======== MATERIAL FOR THE TASK
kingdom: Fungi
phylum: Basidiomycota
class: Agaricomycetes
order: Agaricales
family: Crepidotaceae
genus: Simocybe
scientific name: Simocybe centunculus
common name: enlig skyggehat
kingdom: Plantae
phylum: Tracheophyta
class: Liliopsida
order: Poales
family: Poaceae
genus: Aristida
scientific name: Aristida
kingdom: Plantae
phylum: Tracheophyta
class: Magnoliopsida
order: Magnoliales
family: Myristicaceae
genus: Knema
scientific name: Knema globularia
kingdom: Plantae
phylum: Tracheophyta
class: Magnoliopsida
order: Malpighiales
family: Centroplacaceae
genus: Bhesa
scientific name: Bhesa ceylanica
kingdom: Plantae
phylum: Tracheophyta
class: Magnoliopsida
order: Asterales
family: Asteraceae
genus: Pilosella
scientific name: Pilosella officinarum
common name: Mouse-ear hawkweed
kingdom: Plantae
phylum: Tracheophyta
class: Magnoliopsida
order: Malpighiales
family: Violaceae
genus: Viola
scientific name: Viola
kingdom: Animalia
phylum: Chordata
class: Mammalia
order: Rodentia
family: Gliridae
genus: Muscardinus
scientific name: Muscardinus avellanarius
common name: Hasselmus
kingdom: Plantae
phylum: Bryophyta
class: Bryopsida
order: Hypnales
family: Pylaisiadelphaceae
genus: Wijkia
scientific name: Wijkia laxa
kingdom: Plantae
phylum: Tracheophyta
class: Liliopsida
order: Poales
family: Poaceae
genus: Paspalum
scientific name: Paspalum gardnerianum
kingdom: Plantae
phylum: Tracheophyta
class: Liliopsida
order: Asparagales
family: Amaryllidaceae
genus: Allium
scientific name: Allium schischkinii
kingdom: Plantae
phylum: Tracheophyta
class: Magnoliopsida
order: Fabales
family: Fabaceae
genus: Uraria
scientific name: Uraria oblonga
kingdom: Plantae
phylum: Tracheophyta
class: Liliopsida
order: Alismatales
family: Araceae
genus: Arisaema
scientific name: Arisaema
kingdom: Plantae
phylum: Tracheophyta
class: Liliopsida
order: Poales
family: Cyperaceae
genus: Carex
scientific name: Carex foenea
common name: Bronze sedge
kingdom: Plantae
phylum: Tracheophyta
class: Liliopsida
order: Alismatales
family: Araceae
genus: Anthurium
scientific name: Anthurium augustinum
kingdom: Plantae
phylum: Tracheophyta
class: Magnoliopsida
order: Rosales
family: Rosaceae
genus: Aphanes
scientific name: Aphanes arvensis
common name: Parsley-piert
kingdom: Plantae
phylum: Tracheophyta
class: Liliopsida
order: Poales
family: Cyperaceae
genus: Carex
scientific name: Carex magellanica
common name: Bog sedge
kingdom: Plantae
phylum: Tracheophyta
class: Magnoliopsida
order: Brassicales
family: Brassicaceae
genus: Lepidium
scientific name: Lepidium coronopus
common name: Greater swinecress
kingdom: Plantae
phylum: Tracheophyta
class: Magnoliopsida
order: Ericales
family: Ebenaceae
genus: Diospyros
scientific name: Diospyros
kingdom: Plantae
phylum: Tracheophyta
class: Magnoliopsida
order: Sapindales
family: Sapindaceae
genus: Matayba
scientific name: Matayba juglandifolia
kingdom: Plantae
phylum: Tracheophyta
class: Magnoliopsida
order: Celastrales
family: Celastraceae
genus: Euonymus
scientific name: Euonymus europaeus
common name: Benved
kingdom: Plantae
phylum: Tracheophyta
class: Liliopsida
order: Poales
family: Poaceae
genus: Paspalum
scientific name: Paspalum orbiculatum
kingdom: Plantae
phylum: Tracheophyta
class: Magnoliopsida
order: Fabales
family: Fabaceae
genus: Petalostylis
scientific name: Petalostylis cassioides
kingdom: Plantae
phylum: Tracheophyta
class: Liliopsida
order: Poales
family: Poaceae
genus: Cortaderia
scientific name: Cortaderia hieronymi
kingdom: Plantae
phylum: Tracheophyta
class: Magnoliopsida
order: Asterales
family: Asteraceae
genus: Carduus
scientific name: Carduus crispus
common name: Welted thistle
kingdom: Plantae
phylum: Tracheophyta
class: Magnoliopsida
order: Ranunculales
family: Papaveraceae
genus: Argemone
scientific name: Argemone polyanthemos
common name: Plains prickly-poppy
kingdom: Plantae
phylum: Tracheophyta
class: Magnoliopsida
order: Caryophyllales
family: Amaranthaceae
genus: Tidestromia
================
_GOAL OF THE EXERCISE_. Copy out every line of the records above, character for character, in the same order.

_COMPLETED EXERCISE_.
kingdom: Fungi
phylum: Basidiomycota
class: Agaricomycetes
order: Agaricales
family: Crepidotaceae
genus: Simocybe
scientific name: Simocybe centunculus
common name: enlig skyggehat
kingdom: Plantae
phylum: Tracheophyta
class: Liliopsida
order: Poales
family: Poaceae
genus: Aristida
scientific name: Aristida
kingdom: Plantae
phylum: Tracheophyta
class: Magnoliopsida
order: Magnoliales
family: Myristicaceae
genus: Knema
scientific name: Knema globularia
kingdom: Plantae
phylum: Tracheophyta
class: Magnoliopsida
order: Malpighiales
family: Centroplacaceae
genus: Bhesa
scientific name: Bhesa ceylanica
kingdom: Plantae
phylum: Tracheophyta
class: Magnoliopsida
order: Asterales
family: Asteraceae
genus: Pilosella
scientific name: Pilosella officinarum
common name: Mouse-ear hawkweed
kingdom: Plantae
phylum: Tracheophyta
class: Magnoliopsida
order: Malpighiales
family: Violaceae
genus: Viola
scientific name: Viola
kingdom: Animalia
phylum: Chordata
class: Mammalia
order: Rodentia
family: Gliridae
genus: Muscardinus
scientific name: Muscardinus avellanarius
common name: Hasselmus
kingdom: Plantae
phylum: Bryophyta
class: Bryopsida
order: Hypnales
family: Pylaisiadelphaceae
genus: Wijkia
scientific name: Wijkia laxa
kingdom: Plantae
phylum: Tracheophyta
class: Liliopsida
order: Poales
family: Poaceae
genus: Paspalum
scientific name: Paspalum gardnerianum
kingdom: Plantae
phylum: Tracheophyta
class: Liliopsida
order: Asparagales
family: Amaryllidaceae
genus: Allium
scientific name: Allium schischkinii
kingdom: Plantae
phylum: Tracheophyta
class: Magnoliopsida
order: Fabales
family: Fabaceae
genus: Uraria
scientific name: Uraria oblonga
kingdom: Plantae
phylum: Tracheophyta
class: Liliopsida
order: Alismatales
family: Araceae
genus: Arisaema
scientific name: Arisaema
kingdom: Plantae
phylum: Tracheophyta
class: Liliopsida
order: Poales
family: Cyperaceae
genus: Carex
scientific name: Carex foenea
common name: Bronze sedge
kingdom: Plantae
phylum: Tracheophyta
class: Liliopsida
order: Alismatales
family: Araceae
genus: Anthurium
scientific name: Anthurium augustinum
kingdom: Plantae
phylum: Tracheophyta
class: Magnoliopsida
order: Rosales
family: Rosaceae
genus: Aphanes
scientific name: Aphanes arvensis
common name: Parsley-piert
kingdom: Plantae
phylum: Tracheophyta
class: Liliopsida
order: Poales
family: Cyperaceae
genus: Carex
scientific name: Carex magellanica
common name: Bog sedge
kingdom: Plantae
phylum: Tracheophyta
class: Magnoliopsida
order: Brassicales
family: Brassicaceae
genus: Lepidium
scientific name: Lepidium coronopus
common name: Greater swinecress
kingdom: Plantae
phylum: Tracheophyta
class: Magnoliopsida
order: Ericales
family: Ebenaceae
genus: Diospyros
scientific name: Diospyros
kingdom: Plantae
phylum: Tracheophyta
class: Magnoliopsida
order: Sapindales
family: Sapindaceae
genus: Matayba
scientific name: Matayba juglandifolia
kingdom: Plantae
phylum: Tracheophyta
class: Magnoliopsida
order: Celastrales
family: Celastraceae
genus: Euonymus
scientific name: Euonymus europaeus
common name: Benved
kingdom: Plantae
phylum: Tracheophyta
class: Liliopsida
order: Poales
family: Poaceae
genus: Paspalum
scientific name: Paspalum orbiculatum
kingdom: Plantae
phylum: Tracheophyta
class: Magnoliopsida
order: Fabales
family: Fabaceae
genus: Petalostylis
scientific name: Petalostylis cassioides
kingdom: Plantae
phylum: Tracheophyta
class: Liliopsida
order: Poales
family: Poaceae
genus: Cortaderia
scientific name: Cortaderia hieronymi
kingdom: Plantae
phylum: Tracheophyta
class: Magnoliopsida
order: Asterales
family: Asteraceae
genus: Carduus
scientific name: Carduus crispus
common name: Welted thistle
kingdom: Plantae
phylum: Tracheophyta
class: Magnoliopsida
order: Ranunculales
family: Papaveraceae
genus: Argemone
scientific name: Argemone polyanthemos
common name: Plains prickly-poppy
kingdom: Plantae
phylum: Tracheophyta
class: Magnoliopsida
order: Caryophyllales
family: Amaranthaceae
genus: Tidestromia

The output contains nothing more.